* **WHAT YOU WILL DO**
Without the pictures, write out all the lines below exactly as they appear.

************

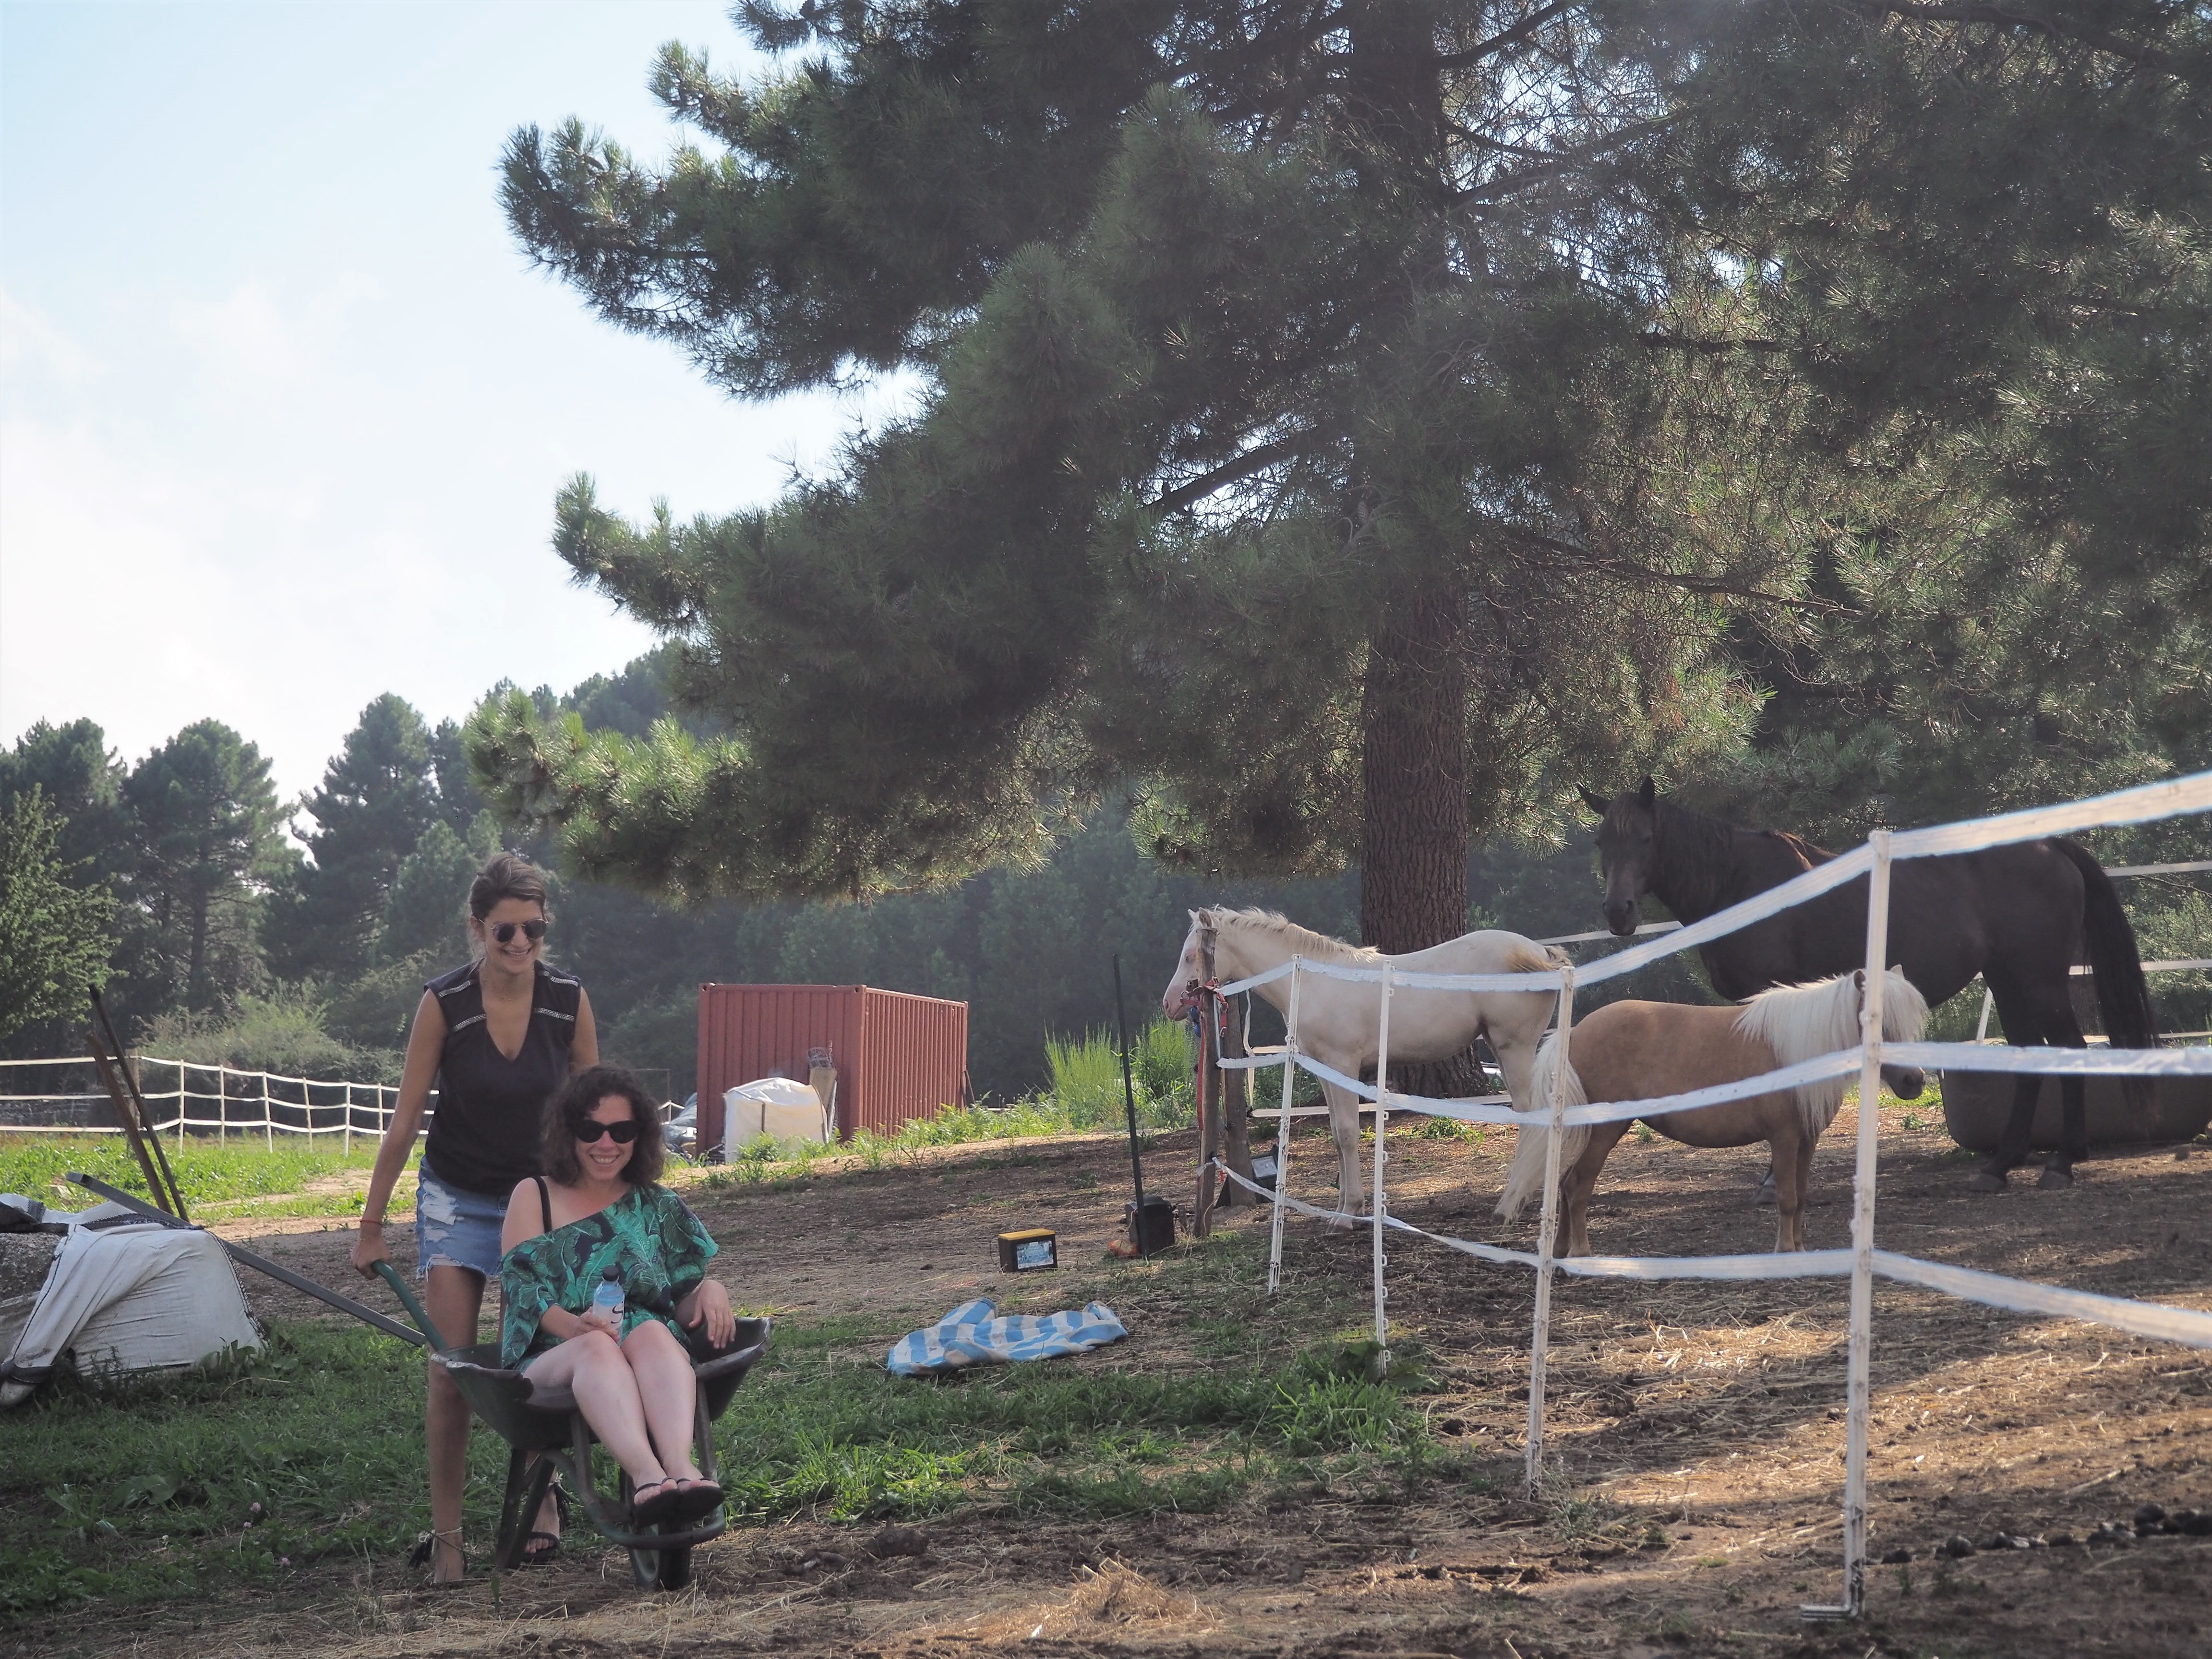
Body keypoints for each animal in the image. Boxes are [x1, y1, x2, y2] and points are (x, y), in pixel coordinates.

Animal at [1163, 908, 1562, 1225]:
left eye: (1190, 955)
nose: (1170, 1004)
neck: (1314, 982)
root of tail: (1540, 953)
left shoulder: (1343, 1066)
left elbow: (1348, 1133)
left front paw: (1348, 1213)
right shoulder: (1326, 1071)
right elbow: (1337, 1136)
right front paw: (1344, 1209)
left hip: (1514, 1048)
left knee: (1533, 1118)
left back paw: (1510, 1205)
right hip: (1502, 1048)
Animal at [1497, 968, 1930, 1254]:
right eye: (1877, 1021)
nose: (1915, 1080)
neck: (1799, 1048)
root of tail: (1575, 1031)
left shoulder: (1807, 1140)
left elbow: (1803, 1195)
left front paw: (1800, 1252)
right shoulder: (1784, 1139)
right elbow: (1787, 1198)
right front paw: (1784, 1252)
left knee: (1563, 1185)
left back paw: (1560, 1253)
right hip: (1604, 1130)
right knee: (1576, 1187)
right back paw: (1582, 1254)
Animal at [1580, 779, 2158, 1191]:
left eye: (1647, 839)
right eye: (1601, 841)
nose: (1617, 911)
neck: (1740, 884)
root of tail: (2049, 846)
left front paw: (1772, 1179)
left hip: (2039, 981)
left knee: (2070, 1050)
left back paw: (2061, 1163)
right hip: (2010, 980)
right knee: (2027, 1059)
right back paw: (1999, 1165)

************

* **RESPONSE FOR THIS EXERCISE**
Body keypoints for each animal in the image. Boxes are [x1, y1, x2, y2] and points are (x, y), in pixel coordinates.

Animal at [1163, 908, 1562, 1225]:
left eye: (1190, 955)
nose: (1170, 1004)
neck: (1314, 982)
root of tail: (1540, 953)
left shoulder: (1343, 1066)
left elbow: (1348, 1133)
left front paw: (1348, 1213)
right shoulder: (1326, 1071)
right elbow: (1337, 1136)
right front paw: (1344, 1209)
left hip: (1514, 1048)
left knee: (1533, 1118)
left back paw: (1510, 1205)
right hip: (1502, 1048)
Animal at [1497, 968, 1930, 1254]:
right eye: (1877, 1021)
nose: (1915, 1080)
neck: (1799, 1048)
root of tail: (1575, 1031)
left shoulder: (1807, 1140)
left elbow: (1803, 1195)
left front paw: (1800, 1252)
right shoulder: (1784, 1139)
right elbow: (1787, 1198)
right front paw: (1784, 1252)
left knee: (1563, 1185)
left back paw: (1560, 1253)
right hip: (1604, 1130)
right knee: (1576, 1187)
right back paw: (1582, 1254)
Animal at [1580, 779, 2158, 1191]:
left eye: (1647, 839)
right eye: (1601, 841)
nose: (1617, 911)
neck: (1740, 884)
root of tail: (2049, 846)
left front paw: (1772, 1179)
left hip: (2039, 981)
left knee: (2070, 1050)
left back paw: (2061, 1163)
right hip: (2010, 980)
right knee: (2027, 1059)
right back paw: (1999, 1165)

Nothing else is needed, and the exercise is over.